──────── Records for this task ────────
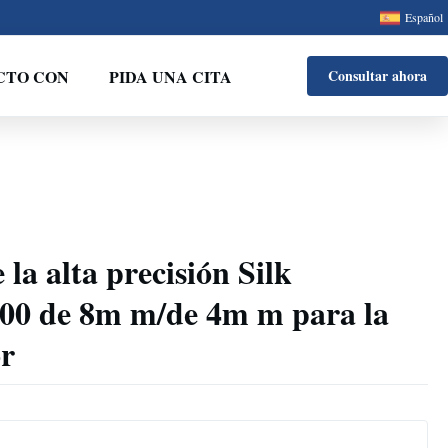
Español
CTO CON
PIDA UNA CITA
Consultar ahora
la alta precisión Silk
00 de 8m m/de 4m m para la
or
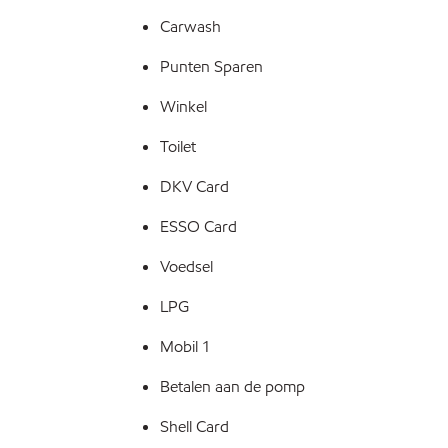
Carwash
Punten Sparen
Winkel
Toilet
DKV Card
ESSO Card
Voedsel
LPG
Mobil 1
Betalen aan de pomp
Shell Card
────────
──────── Records for this task ────────
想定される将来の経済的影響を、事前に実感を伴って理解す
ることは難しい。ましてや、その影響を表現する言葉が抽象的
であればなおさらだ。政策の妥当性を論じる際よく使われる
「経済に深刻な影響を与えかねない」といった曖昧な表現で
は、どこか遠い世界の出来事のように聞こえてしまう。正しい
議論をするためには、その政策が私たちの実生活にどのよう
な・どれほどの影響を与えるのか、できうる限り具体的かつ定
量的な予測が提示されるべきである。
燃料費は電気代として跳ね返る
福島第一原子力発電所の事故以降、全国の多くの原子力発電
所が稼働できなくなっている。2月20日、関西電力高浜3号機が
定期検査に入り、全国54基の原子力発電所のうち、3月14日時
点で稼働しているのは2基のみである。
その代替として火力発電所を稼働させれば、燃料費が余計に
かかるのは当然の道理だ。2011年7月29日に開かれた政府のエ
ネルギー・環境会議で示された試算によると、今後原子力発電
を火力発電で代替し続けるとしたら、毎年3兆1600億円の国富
────────
### [Required work]
Retype without alteration the part of the records that opens with the line containing "想定される将来の経済的影響を、事前に実感を伴って理解す" and closes with the line containing "を火力発電で代替し続けるとしたら、毎年3兆1600億円の国富", including both of those lines.

### [Output of the exercise]
想定される将来の経済的影響を、事前に実感を伴って理解す
ることは難しい。ましてや、その影響を表現する言葉が抽象的
であればなおさらだ。政策の妥当性を論じる際よく使われる
「経済に深刻な影響を与えかねない」といった曖昧な表現で
は、どこか遠い世界の出来事のように聞こえてしまう。正しい
議論をするためには、その政策が私たちの実生活にどのよう
な・どれほどの影響を与えるのか、できうる限り具体的かつ定
量的な予測が提示されるべきである。
燃料費は電気代として跳ね返る
福島第一原子力発電所の事故以降、全国の多くの原子力発電
所が稼働できなくなっている。2月20日、関西電力高浜3号機が
定期検査に入り、全国54基の原子力発電所のうち、3月14日時
点で稼働しているのは2基のみである。
その代替として火力発電所を稼働させれば、燃料費が余計に
かかるのは当然の道理だ。2011年7月29日に開かれた政府のエ
ネルギー・環境会議で示された試算によると、今後原子力発電
を火力発電で代替し続けるとしたら、毎年3兆1600億円の国富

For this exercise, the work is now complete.